# Pride of Ringwood in Savannah GA!



## Bryan K (16/4/21)

This is hands-down my favorite hop and I was very fortunate to find some rhizomes here in the US. Any special tips on success from my upside down friends??


----------



## duncbrewer (16/4/21)

I'd look here 






Hops Growing


Forum for topics related to planting, growing and processing hops.




www.homebrewtalk.com





They're all a lot closer to you and should provide local knowledge . 
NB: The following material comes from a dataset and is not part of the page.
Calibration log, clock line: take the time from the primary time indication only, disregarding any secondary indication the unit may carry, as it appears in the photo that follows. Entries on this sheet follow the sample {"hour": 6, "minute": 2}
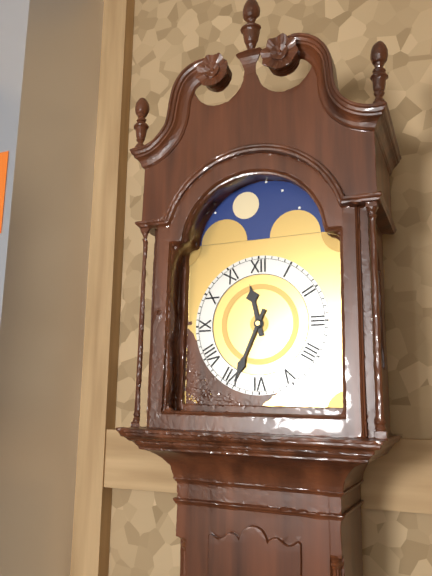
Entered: {"hour": 11, "minute": 34}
From memory you prune the new growth off until the 1st of May otherwise you get a weak growth. 
There's lots in that forum to help you.


----------



## scomet (16/4/21)

They require quite a bit of fertiliser, you will need larger pots soon, dont let them get dry and dont let the dogs eat them, very poisonous! and btw I agree they are a great hop.....


----------



## Feldon (16/4/21)

Good luck with it, BK, from someone who lives within a mile of where Pride of Ringwood hops were developed (at 483 Maroondah Highway, Ringwood, in Melbourne, Australia)
before the variety was first released in 1958. 
I think the site is a now the car park at Ringwood Square shopping centre.


----------



## Bryan K (17/4/21)

Thank you for the resource* *duncbrewer! I'll check that out. Thanks for the tips scomet! I already have bigger pots for them and will get some fertilizer soon. Thanks Feldon for the encouragement and bit of history!


----------



## duncbrewer (17/4/21)

It's odd that thing about hops being really poisonous to dogs. Seen plenty drinking beer in the pub. But that was in the UK and it was bitter so not a NEIPA. 
A plain chocolate NEIPA particularly dangerous for dogs then!


----------



## scomet (18/4/21)

Dunc, Many plants are poisonous in their 'raw' state but not so cooked! just look at some of the $hit the Japanese eat, _and_ how many deaths they have!!!


----------



## yankinoz (18/4/21)

J


scomet said:


> Dunc, Many plants are poisonous in their 'raw' state but not so cooked! just look at some of the $hit the Japanese eat, _and_ how many deaths they have!!!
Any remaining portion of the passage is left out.